Gabriel watched him drive away, feeling his throat dry as pumice, trying to coax saliva into his mouth. What had Sefton done? Why hadn’t Faith Green warned him that the meeting would be with Sefton? What new game was this that she was playing? He felt a flutter of panic in his chest, sensing instantly that it was too risky to go back to his flat. She’d be waiting for him, he felt sure, parked outside in her silver car. Fight or flee? Flee.
13.
The Eternal City
Gabriel sat outside on the terrace of a little trattoria on the Piazza Navona. It was cold and drizzling but he didn’t care; he was perfectly dry under the canopy, warm in his coat and scarf. He was smoking a Gitanes and had a Campari-soda in front of him. Rome was quiet, with very few tourists, he’d noticed, the city caught in that tranquil lull between Ognissanti and Natale. He stubbed out his cigarette and lit another. Smoking too much, of course – nerves, worried about what was happening in London, what effect his sudden disappearance would have had, what was being discussed in the Institute, what Faith Green was thinking about him.

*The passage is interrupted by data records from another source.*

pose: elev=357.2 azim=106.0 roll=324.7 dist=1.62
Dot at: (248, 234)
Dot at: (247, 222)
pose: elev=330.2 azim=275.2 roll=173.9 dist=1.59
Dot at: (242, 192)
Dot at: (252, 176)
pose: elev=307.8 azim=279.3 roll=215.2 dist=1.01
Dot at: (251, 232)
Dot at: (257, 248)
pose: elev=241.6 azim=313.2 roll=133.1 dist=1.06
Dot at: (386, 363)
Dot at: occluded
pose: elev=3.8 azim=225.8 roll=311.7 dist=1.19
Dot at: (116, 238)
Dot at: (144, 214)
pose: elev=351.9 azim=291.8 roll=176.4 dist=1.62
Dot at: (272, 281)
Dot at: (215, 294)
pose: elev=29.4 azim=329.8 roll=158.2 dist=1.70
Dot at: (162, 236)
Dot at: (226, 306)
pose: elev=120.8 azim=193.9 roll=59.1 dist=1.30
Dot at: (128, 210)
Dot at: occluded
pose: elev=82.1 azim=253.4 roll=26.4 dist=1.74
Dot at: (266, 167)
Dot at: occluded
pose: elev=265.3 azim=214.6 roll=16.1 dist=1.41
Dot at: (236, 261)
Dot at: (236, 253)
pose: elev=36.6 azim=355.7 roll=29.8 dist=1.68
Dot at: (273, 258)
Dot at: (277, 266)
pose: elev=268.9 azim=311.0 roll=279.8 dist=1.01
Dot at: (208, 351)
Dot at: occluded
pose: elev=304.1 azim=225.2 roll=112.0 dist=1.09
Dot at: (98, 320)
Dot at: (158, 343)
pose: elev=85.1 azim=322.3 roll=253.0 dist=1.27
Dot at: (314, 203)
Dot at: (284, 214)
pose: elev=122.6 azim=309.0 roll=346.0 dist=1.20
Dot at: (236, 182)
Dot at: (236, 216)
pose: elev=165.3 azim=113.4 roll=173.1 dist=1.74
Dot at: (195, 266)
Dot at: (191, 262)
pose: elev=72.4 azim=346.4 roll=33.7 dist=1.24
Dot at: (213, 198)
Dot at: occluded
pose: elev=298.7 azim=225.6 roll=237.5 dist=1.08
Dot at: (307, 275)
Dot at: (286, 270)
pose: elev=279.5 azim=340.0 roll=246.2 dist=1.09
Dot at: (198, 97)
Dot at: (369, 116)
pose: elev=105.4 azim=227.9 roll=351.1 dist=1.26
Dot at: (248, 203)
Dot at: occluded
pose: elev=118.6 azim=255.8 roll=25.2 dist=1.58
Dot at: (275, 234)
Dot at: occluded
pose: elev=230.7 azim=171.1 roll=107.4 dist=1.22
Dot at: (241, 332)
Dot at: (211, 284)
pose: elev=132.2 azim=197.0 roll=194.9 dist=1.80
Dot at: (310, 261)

After Sefton had left, Gabriel had walked briskly to Chelsea Bridge Road, hailed a passing taxi and gone straight to his bank where he told the taxi to wait. There, he’d withdrawn £200 from his account and was then driven to London airport. Once again, he congratulated himself for always having his passport in his pocket. He looked at the various destinations available and plumped for Rome. He bought a ticket, went into the departure lounge and two hours later was en route.
He found a small pensione near the Piazza di Spagna – astonishingly cheap – and decided to wait things out. Let some days pass, let the dust settle, let Sefton sort his life out, whatever he had done. It was Sefton’s problem and penitence, not his. He was glad to be spared the wrath of Faith Green.
He was not idle in Rome over the next few days. He walked miles about the city, ate well, drank well, visited innumerable churches, wandered through art galleries, stood in ancient ruins. He found he was sleeping fairly soundly too, by his standards, only waking up once or twice a night – though he conceded that might be partly accounted for by the amount of alcohol he was consuming during the day and evening. Maybe Katerina Haas had cured his insomnia after all, he thought – and maybe his life would change.